What is happening is remarkable, but not quite so interesting as what is occurring just off the shores of Whidbey Island in Admiralty Inlet. The body of water traversed by the ferry Chetzemoka is seen as a prime site for tidal energy, and Snohomish County PUD is well on it was to installing its first turbine, perhaps in 2013. The U.S. Navy is undertaking it own study of tidal power and could also end up with a working model in this area.

A website called Puget Sound Tidal Energy states that in Great Britain plans for full scale development of tidal turbines are in the permitting process, and describes the proposals as “creating underwater wind farms with rotors ranging from 5 to 20 meters in diameter.”

The website appears informational rather than oppositional, but it does point out some concerns. How would turbines in Admiralty Inlet affect the recovery effort of Puget Sound chinook salmon, Hood Canal chum salmon and Southern Resident orca whales, and what about their impact on bottom fish? The possibility is even raised that the turbines could affect sediment deposition by slowing the currents through the projected areas.

Tidal energy appears on the face of it to be great thing, since the turbine blades are invisible to the public and the energy will be available as long as the tides come and go.
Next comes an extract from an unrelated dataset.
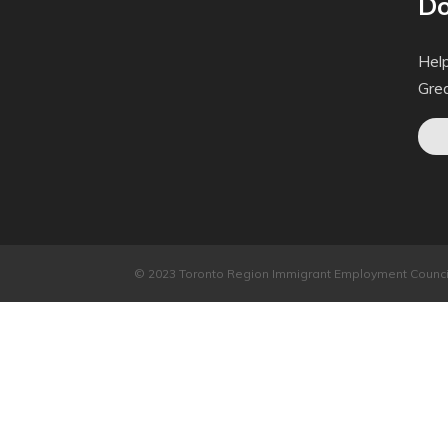
Do
Help
Gre
© 2023 Toronto Region Immigrant Employment Council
But the questions already raised are good ones and must be answered before anything like full scale development in Admiralty Inlet is allowed.

Fortunately, some of these questions will be addressed and much more information about underwater power provided next Wednesday, Feb. 16, at 7 p.m. at the Unitarian Universalist Meeting House off Highway 525 just north of Freeland. Dr. Brian Polagye, a recognized expert in the field, will talk about the state of the tidal power industry and how it might change how we all live on Whidbey Island. Islanders have to stay ahead of this subject and this is a good way to start. Call 360-331-2163 if you need help finding the meeting place.